Workplace stress


A combination of long hours, demanding colleagues, a difficult boss and a lack of gratitude are all common contributing factors to workplace stress. Workplace stress becomes a problem when the demands of a job and professional relationships becomes too much for an individual to cope with.




For the majority of people the majority of their waking hours throughout adult life are spent working. Stress at work and too many demands on one’s time can cause chronic stress disorder, general health and immunity problems and mental illness such as anxiety and depression and a general sense of dissatisfaction with life.

It is often the case that workplace stress can have an impact on other aspects of life such as social relationships, diet and sleep patterns.

When an individual is suffering from job stress, they may be more inclined to consume fast foods, drink excess amounts of caffeine and sugary drinks. Fast food is high in sugar and salt often packed full of refined products void of any nutritional value consumption of such foods for extended periods of stress can cause heart disease and possibly diabetes. Junk food such as burgers, sausage rolls, chrisps and snacks such as pastries, biscuits and sweets have also been linked to depression.

Discovering the specific causes of work place stress can aid its management. Developing coping mechanisms to address the specific causes can restrict the negative impact of stress on the body.

Kundalini yoga has been scientifically proven to combat work place stress and avoid burn out as well as aiding the recovery from burnout. This is just one option to help de-stress the body and encourage optimal health and wellbeing.

Mindfulness meditation has also been found to help people overcome stress as well as symptoms of depression and anxiety.

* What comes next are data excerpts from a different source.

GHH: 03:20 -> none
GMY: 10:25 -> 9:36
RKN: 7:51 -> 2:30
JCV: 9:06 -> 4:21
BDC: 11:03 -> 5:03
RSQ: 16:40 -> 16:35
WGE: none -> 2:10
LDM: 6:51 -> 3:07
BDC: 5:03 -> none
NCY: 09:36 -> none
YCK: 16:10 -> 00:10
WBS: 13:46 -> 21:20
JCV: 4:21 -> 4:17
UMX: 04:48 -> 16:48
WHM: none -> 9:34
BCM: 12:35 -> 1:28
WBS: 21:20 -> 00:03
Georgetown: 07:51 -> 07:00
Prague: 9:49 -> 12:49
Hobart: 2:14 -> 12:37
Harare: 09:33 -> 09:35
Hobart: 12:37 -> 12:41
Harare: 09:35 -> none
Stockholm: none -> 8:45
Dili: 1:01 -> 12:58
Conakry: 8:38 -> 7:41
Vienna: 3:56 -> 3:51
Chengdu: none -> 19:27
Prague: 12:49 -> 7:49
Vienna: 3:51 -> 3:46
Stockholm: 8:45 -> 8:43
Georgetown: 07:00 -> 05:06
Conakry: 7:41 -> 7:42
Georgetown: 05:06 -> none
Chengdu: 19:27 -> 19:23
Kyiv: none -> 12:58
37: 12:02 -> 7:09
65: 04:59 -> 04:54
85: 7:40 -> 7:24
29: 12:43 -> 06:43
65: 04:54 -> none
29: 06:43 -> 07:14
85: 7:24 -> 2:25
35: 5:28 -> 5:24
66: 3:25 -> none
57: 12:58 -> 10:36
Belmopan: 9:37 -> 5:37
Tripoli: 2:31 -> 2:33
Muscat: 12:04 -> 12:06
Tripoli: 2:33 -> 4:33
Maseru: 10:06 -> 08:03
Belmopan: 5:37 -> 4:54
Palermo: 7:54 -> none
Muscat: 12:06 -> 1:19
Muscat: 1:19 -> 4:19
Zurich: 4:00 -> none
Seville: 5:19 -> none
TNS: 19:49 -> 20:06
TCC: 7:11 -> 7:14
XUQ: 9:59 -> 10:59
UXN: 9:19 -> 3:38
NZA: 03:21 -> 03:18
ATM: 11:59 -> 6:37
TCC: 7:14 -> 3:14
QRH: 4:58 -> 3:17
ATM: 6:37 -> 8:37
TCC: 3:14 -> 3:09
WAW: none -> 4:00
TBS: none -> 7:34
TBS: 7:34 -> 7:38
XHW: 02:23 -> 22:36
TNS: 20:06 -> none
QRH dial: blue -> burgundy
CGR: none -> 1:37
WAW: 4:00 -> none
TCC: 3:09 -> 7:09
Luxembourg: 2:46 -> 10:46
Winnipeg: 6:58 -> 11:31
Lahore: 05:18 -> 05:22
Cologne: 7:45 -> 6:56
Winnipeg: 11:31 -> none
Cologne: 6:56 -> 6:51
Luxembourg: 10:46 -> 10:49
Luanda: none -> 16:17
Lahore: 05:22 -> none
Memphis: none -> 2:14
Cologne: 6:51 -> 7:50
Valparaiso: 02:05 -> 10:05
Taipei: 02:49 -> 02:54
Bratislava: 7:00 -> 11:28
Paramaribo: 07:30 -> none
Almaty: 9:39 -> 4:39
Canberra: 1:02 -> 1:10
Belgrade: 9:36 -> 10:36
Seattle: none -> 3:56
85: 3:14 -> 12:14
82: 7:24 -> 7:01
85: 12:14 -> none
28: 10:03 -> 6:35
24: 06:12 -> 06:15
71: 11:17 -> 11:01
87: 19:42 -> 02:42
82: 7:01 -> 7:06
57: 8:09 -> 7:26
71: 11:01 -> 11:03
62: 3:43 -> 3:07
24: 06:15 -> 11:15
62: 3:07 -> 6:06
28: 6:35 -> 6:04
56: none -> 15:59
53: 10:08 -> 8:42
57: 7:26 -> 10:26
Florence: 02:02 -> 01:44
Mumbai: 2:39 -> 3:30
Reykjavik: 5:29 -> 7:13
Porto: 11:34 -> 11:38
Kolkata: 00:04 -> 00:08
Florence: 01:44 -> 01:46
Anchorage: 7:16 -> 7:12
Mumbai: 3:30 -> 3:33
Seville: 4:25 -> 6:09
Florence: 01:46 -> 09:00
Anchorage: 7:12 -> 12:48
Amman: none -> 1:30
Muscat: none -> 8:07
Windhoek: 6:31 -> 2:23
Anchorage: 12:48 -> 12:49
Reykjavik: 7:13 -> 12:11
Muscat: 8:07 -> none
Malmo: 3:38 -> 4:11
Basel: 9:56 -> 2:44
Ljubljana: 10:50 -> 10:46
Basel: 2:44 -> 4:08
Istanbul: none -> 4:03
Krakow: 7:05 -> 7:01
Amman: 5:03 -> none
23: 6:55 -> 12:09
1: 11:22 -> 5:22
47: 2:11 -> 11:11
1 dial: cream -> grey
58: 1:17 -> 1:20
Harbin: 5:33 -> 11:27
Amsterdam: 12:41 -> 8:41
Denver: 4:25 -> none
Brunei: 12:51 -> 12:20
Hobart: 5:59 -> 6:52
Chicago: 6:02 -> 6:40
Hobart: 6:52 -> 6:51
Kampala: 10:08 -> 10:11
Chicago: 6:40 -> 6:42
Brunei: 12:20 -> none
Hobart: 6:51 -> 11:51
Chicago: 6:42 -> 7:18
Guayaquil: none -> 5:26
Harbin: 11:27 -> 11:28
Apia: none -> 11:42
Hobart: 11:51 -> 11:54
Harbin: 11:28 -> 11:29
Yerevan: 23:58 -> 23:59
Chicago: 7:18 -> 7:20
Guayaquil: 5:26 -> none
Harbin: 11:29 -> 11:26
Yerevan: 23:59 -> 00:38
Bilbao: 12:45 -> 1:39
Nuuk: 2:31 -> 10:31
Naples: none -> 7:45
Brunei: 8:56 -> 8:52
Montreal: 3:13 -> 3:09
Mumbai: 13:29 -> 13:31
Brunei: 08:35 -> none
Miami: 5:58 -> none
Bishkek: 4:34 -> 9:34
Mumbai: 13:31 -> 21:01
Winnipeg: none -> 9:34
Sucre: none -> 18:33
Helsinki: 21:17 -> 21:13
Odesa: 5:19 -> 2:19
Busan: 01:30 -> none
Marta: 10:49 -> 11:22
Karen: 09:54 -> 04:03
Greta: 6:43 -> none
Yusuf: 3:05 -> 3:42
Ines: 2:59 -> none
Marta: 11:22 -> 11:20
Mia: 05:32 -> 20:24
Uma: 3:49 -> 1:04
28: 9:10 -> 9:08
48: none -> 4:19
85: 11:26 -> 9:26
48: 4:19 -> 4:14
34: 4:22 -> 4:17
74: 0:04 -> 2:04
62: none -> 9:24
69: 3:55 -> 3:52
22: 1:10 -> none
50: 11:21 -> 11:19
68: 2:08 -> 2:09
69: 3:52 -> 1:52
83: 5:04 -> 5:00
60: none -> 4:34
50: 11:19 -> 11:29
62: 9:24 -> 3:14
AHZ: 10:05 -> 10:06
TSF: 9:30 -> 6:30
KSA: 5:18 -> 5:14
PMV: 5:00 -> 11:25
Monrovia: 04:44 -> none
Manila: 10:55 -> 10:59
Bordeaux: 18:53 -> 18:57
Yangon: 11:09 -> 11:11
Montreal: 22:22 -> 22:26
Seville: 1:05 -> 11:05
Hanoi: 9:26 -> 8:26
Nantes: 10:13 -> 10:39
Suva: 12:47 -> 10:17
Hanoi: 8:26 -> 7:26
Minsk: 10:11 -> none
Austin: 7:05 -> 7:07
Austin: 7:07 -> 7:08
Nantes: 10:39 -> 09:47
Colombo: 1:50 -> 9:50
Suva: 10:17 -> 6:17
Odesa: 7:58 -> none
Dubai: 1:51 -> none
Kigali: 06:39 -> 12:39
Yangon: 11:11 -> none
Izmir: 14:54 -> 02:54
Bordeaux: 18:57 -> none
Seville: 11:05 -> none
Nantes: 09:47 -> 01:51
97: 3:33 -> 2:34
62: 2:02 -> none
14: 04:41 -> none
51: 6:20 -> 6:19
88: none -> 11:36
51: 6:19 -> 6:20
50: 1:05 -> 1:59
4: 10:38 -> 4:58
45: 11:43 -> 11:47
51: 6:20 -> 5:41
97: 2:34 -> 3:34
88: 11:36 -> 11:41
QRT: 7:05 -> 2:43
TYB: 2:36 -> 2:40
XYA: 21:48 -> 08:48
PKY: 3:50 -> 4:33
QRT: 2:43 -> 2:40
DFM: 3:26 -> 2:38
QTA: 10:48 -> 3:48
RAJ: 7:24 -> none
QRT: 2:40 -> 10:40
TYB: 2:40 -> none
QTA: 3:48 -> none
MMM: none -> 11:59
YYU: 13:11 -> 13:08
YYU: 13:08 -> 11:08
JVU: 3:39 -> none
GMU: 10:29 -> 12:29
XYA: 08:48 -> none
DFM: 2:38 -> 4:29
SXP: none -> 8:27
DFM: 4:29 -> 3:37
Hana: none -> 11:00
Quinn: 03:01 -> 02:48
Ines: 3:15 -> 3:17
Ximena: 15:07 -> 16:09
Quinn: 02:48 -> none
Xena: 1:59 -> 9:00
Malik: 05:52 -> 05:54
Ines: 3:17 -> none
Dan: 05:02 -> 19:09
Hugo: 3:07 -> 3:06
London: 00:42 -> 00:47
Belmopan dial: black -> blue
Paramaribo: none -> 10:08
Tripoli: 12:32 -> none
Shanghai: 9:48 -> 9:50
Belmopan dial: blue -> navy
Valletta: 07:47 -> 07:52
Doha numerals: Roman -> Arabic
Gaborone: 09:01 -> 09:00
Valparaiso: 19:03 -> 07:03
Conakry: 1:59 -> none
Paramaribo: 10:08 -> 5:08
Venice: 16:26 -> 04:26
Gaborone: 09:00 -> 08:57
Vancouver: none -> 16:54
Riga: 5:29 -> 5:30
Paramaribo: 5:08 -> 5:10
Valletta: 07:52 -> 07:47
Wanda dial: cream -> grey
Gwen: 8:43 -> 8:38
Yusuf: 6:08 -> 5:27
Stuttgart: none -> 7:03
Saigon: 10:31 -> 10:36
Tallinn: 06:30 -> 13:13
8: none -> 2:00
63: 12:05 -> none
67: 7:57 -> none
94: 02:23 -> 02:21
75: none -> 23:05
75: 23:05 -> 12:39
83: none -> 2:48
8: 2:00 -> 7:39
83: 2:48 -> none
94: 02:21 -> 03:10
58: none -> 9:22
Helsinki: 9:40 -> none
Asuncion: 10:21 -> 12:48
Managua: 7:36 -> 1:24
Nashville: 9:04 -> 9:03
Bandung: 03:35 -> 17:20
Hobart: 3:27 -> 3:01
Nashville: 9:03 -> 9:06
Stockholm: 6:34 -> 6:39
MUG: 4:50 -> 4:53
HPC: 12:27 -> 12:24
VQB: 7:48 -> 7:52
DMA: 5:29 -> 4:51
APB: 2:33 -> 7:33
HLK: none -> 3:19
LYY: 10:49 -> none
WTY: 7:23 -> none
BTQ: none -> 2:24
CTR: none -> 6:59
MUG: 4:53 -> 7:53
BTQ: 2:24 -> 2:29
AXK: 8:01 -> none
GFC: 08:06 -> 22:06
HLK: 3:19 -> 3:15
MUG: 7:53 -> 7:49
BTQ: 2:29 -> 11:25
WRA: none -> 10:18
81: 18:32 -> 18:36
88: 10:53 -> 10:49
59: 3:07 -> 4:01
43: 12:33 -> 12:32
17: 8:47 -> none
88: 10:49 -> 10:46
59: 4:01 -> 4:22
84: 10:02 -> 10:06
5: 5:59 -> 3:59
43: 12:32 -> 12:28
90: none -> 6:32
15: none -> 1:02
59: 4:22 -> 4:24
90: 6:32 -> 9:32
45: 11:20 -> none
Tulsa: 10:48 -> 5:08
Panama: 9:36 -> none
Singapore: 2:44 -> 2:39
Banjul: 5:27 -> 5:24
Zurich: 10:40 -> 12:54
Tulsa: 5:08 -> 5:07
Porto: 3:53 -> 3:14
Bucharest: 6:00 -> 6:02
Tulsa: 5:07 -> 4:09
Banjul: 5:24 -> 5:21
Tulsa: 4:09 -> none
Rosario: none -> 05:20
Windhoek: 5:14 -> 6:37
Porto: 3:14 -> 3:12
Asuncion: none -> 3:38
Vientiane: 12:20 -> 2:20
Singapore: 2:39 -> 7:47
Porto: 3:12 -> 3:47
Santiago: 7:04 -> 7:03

Becoming mindful of body sensations and emotions as well as being mindfully aware of events that are taking place throughout the day can provide a means of staying on top of workplace stress.

Job Satisfaction vs. Sick Leave and /or Absenteeism

Researchers at England’s Manchester University say if you feel you are underpaid and are fed up, you are a prime candidate for a pain in the back. Their study is based on interviews with 1,600 people, half of whom were employed. Doctors say there was little difference in the risk of backache between those who had work and those who did not. But those who were unhappy about their job status, whether in work or currently unemployed, were twice as likely to suffer from the ailment.

Workers unhappy about their salaries were three times more likely to go for medical help or simply take time off work than those satisfied with the money they were getting.

The researchers say the study refutes the myth that those who suffer from pain in the lower back are just work-shy. Tolerance of stress levels differs from person to person.

Some people are able to sustain a highly stressful lifestyle or adapt themselves to a series of stressful events easily. However, many others succumb more readily to a variety of stress-related illnesses and even accidental injuries.